## Available data
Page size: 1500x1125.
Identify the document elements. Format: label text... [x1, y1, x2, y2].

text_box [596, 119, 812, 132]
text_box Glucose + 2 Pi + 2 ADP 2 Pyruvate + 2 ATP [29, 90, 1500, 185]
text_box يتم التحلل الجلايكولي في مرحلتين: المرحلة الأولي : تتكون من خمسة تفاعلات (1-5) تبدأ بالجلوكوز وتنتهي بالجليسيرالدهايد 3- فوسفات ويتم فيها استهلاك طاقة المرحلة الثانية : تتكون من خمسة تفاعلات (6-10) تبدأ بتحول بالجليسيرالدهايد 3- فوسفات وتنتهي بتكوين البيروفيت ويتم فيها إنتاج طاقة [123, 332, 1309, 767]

## Task item
Extract all of the data above without altering anything.

## Problem solution
Page size: 1500x1125.
Identify the document elements. Format: label text... [x1, y1, x2, y2].

text_box [596, 119, 812, 132]
text_box Glucose + 2 Pi + 2 ADP 2 Pyruvate + 2 ATP [29, 90, 1500, 185]
text_box يتم التحلل الجلايكولي في مرحلتين: المرحلة الأولي : تتكون من خمسة تفاعلات (1-5) تبدأ بالجلوكوز وتنتهي بالجليسيرالدهايد 3- فوسفات ويتم فيها استهلاك طاقة المرحلة الثانية : تتكون من خمسة تفاعلات (6-10) تبدأ بتحول بالجليسيرالدهايد 3- فوسفات وتنتهي بتكوين البيروفيت ويتم فيها إنتاج طاقة [123, 332, 1309, 767]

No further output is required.